◆ 练习要求:
- A) 在分析文本里,调用 get_tokenizer 创建分词器时传入的参数是什么?
- B) 判断下列说法是否与分析文本相符,每条回答"是"或"否",并原样引用文本中起决定作用的语句:(i) 代码设置了忽略警告;(ii) 词汇表是用 AG_NEWS 的测试集构建的;(iii) 设备只能设置为 CPU。

• N3 中文文本分类


    前言

    前面学习了相关自然语言编码,这周进行相关实战

    导入依赖库和设置设备

    import torch
    import torch.nn as nn
    import torchvision
    from torchvision import transforms, datasets
    import os, PIL, pathlib, warnings
    
    warnings.filterwarnings("ignore")  # 忽略警告
    # win10
    device = torch.device("cuda" if torch.cuda.is_available() else "cpu")
    

    这段代码导入了必要的库并设置了设备(GPU或CPU)。

    数据预处理和词汇表构建

    from torchtext.data.utils import get_tokenizer
    from torchtext.vocab import build_vocab_from_iterator
    from torchtext.datasets import AG_NEWS
    
    train_iter = AG_NEWS(split='train')
    tokenizer = get_tokenizer('basic_english')  # 返回分词器函数
    
    def yield_tokens(data_iter):
        for _, text in data_iter:
            yield tokenizer(text)
    
    vocab = build_vocab_from_iterator(yield_tokens(train_iter), specials=[""])
    vocab.set_default_index(vocab[""])  # 设置默认索引,如果找不到单词,则会选择默认索引
    

    这里使用torchtext库加载AG_NEWS数据集,定义了一个分词器并构建了词汇表。

    数据处理管道

    text_pipeline = lambda x: vocab(tokenizer(x))

◆ 数据摘录:
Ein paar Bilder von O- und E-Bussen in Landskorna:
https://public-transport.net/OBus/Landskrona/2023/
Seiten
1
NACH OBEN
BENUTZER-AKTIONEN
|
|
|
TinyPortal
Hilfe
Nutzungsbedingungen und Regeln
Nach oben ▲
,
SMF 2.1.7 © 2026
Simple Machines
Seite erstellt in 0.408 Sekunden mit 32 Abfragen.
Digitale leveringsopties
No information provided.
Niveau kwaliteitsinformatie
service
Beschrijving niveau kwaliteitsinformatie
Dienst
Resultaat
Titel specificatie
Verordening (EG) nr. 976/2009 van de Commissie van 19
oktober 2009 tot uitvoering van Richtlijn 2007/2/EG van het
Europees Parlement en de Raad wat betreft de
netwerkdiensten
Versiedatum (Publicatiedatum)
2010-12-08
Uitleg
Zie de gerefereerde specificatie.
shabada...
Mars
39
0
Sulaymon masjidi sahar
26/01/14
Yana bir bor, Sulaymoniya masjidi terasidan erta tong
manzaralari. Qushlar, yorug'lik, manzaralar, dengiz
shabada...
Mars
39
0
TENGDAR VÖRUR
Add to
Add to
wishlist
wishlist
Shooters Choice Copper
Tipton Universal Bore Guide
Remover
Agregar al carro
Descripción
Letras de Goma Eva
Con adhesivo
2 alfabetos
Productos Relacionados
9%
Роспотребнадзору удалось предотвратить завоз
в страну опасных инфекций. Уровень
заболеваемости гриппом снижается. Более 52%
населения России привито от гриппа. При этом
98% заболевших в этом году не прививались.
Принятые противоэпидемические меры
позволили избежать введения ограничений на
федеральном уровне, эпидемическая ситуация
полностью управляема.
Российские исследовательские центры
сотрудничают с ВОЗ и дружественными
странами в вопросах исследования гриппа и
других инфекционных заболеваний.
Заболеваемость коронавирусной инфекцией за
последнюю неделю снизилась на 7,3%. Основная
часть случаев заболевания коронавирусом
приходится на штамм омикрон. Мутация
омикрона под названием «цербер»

◆ 参考答案:
- A) 'basic_english'

- B)
(i) 是:"warnings.filterwarnings("ignore")  # 忽略警告"
(ii) 否:"train_iter = AG_NEWS(split='train')"
(iii) 否:"这段代码导入了必要的库并设置了设备(GPU或CPU)。"